フィクションには、目を背けたくなるようなショッキングな出来事を敢えて見せることで、受け手に現実の真の姿を疑似体験させるという役割がある。『はだしのゲン』の目的はまさに、戦争の残酷さを生々しく見せることで、絶対に戦争を繰り返してはいけないと読者に強く思わせることだ。そのためには、戦争の残酷さをリアルに描くことは絶対に必要な描写である。それを「過激」であるとして押さえ込もうとするのは、端的に言って、作者の意図を何も読み取れていない馬鹿としか言いようがない。前述の番組内で、高橋氏はこのようにも語っている。

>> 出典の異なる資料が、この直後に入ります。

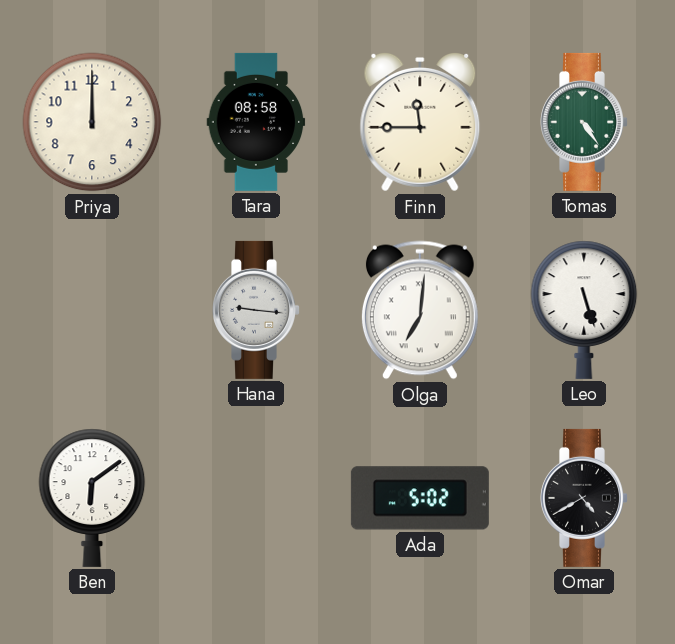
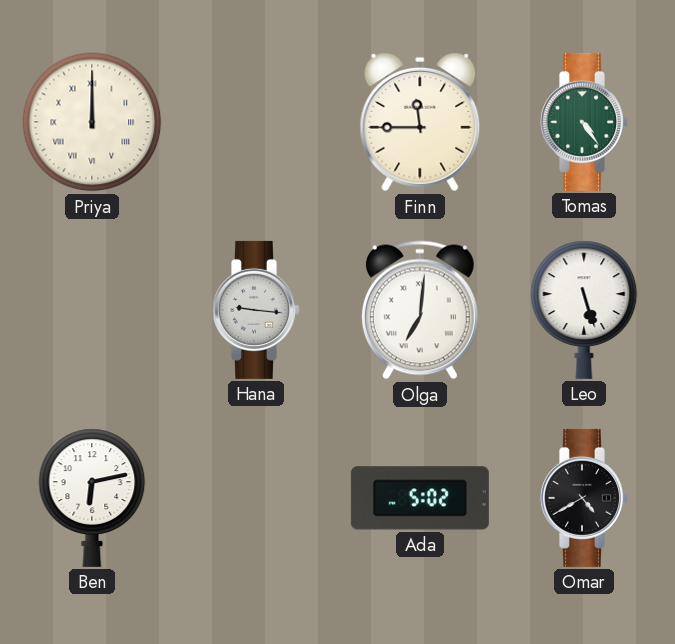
Priya numerals: Arabic -> Roman
Tara: 08:58 -> none
Ben: 6:09 -> 6:13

「人に影響を与えないんだったら、それは表現じゃないんですよ」
「何か、人に悪い影響がって言われちゃうんですけど、いい影響とか悪い影響って、誰が決めるのみたいなね、ことにもなりますよね」
とはいえ、表現が世に出るにあたり、社会との関わりのなかである程度の規制と折り合いをつけていかざるを得ない局面もある。では、表現者たちはどう折り合いをつけていくべきなのか。その対処法のひとつを『あなたは自主規制の名のもとに検閲を内面化しますか』(ARTIST’S GUILD+NPO法人芸術公社/torch press)のなかで、現代美術画廊「かんらん舎」オーナーの大谷芳久氏はこう提案する。

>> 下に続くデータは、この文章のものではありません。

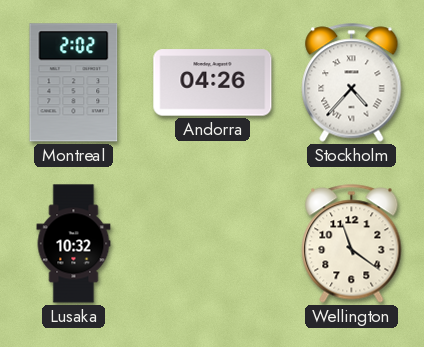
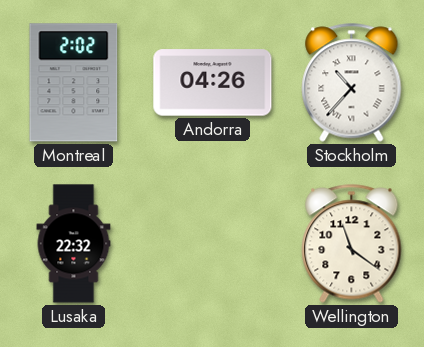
Stockholm: 4:37 -> 10:37
Lusaka: 10:32 -> 22:32
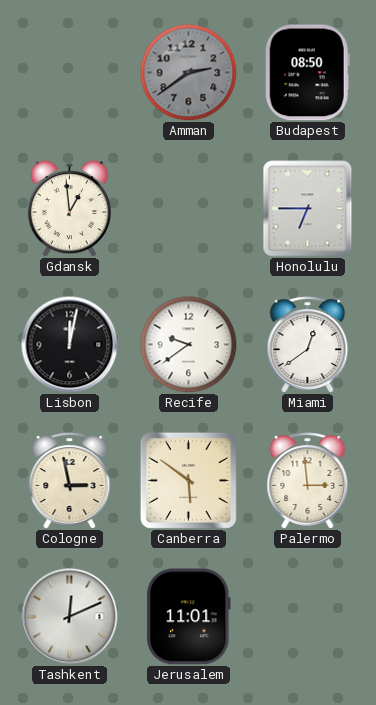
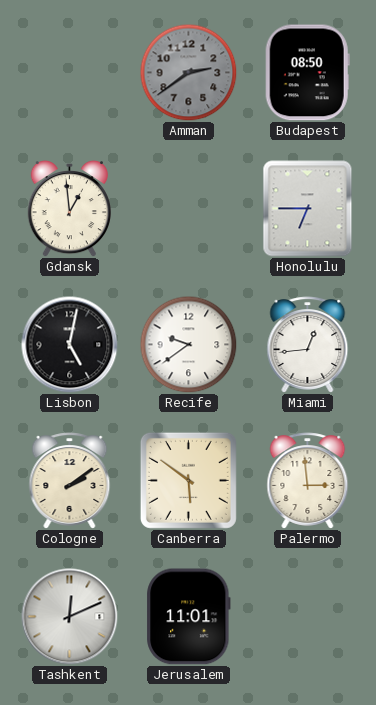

「権力を持つあらゆる組織が表現を検閲していることが問題ではないんです。むしろ、検閲があるなら、それをそのまま×××にして出せばいい。黒く塗りつぶされた部分に時代の意思が宿る。言われたまま×をつけて、自分の表現を完徹すればいい。権力側と対話してお互いの妥協点を探るより、すれ違うならすれ違うまま見せればいいんです。でも、その時点で作品の魂は消えてしまっている。ただ、×××は自分から入れたらダメですよ。それこそ、検閲の内面化ですから。権力側に入れさせればいい」
大阪の指定暴力団・二代目東組二代目清勇会を取材し、暴力団の日常生活をモザイクなしで見せたドキュメンタリー映画『ヤクザと憲法』は話題となったが、その作品を手がけた土方宏史監督も、映画をつくるにあたりまったく同じ抵抗を考えていたと言う。
「実は僕らも、もし作品の一部が失われる可能性に直面したら、そういう見せ方をしようと考えていました。プロデューサーが、「全部真っ黒でやろう」って(笑)。「それを見て、察してください」ということですよね。真っ黒にすることは僕らの自由ですから」(前掲『あなたは自主規制の名のもとに検閲を内面化しますか』より)
映画、小説、漫画、音楽、美術──すべての表現は庶民が持ちうる権力と戦うための重要な武器である。表現をつくる者たちが自主規制を内面化させれば、その役割を担うことはできなくなってしまう。性や暴力に関する表現をいたずらに規制し、その規制を良しとしてしまうことは、すなわち権力の暴走を招くことをも意味するのである。